= About this task =
Output the text read from each of the rows below as a JSON list of strings, with one string per line and blank lines omitted.

= Data =
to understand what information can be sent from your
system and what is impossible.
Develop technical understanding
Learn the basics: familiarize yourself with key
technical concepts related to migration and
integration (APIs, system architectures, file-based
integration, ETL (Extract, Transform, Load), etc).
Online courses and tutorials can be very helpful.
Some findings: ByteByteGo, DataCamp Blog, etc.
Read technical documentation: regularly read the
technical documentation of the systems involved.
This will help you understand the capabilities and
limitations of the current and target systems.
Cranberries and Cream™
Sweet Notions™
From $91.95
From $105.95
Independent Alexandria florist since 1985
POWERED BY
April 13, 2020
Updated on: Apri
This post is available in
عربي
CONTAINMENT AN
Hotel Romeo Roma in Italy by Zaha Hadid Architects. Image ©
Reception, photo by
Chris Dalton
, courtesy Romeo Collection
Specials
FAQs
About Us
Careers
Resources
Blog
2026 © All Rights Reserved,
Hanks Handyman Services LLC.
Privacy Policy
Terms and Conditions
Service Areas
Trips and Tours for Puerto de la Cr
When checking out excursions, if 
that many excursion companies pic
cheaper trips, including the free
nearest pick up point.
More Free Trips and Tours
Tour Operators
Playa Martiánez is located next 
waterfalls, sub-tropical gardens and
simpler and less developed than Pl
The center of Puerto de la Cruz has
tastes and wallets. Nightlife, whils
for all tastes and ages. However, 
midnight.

= Solution =
[
  "to understand what information can be sent from your",
  "system and what is impossible.",
  "Develop technical understanding",
  "Learn the basics: familiarize yourself with key",
  "technical concepts related to migration and",
  "integration (APIs, system architectures, file-based",
  "integration, ETL (Extract, Transform, Load), etc).",
  "Online courses and tutorials can be very helpful.",
  "Some findings: ByteByteGo, DataCamp Blog, etc.",
  "Read technical documentation: regularly read the",
  "technical documentation of the systems involved.",
  "This will help you understand the capabilities and",
  "limitations of the current and target systems.",
  "Cranberries and Cream™",
  "Sweet Notions™",
  "From $91.95",
  "From $105.95",
  "Independent Alexandria florist since 1985",
  "POWERED BY",
  "April 13, 2020",
  "Updated on: Apri",
  "This post is available in",
  "عربي",
  "CONTAINMENT AN",
  "Hotel Romeo Roma in Italy by Zaha Hadid Architects. Image ©",
  "Reception, photo by",
  "Chris Dalton",
  ", courtesy Romeo Collection",
  "Specials",
  "FAQs",
  "About Us",
  "Careers",
  "Resources",
  "Blog",
  "2026 © All Rights Reserved,",
  "Hanks Handyman Services LLC.",
  "Privacy Policy",
  "Terms and Conditions",
  "Service Areas",
  "Trips and Tours for Puerto de la Cr",
  "When checking out excursions, if ",
  "that many excursion companies pic",
  "cheaper trips, including the free",
  "nearest pick up point.",
  "More Free Trips and Tours",
  "Tour Operators",
  "Playa Martiánez is located next ",
  "waterfalls, sub-tropical gardens and",
  "simpler and less developed than Pl",
  "The center of Puerto de la Cruz has",
  "tastes and wallets. Nightlife, whils",
  "for all tastes and ages. However, ",
  "midnight."
]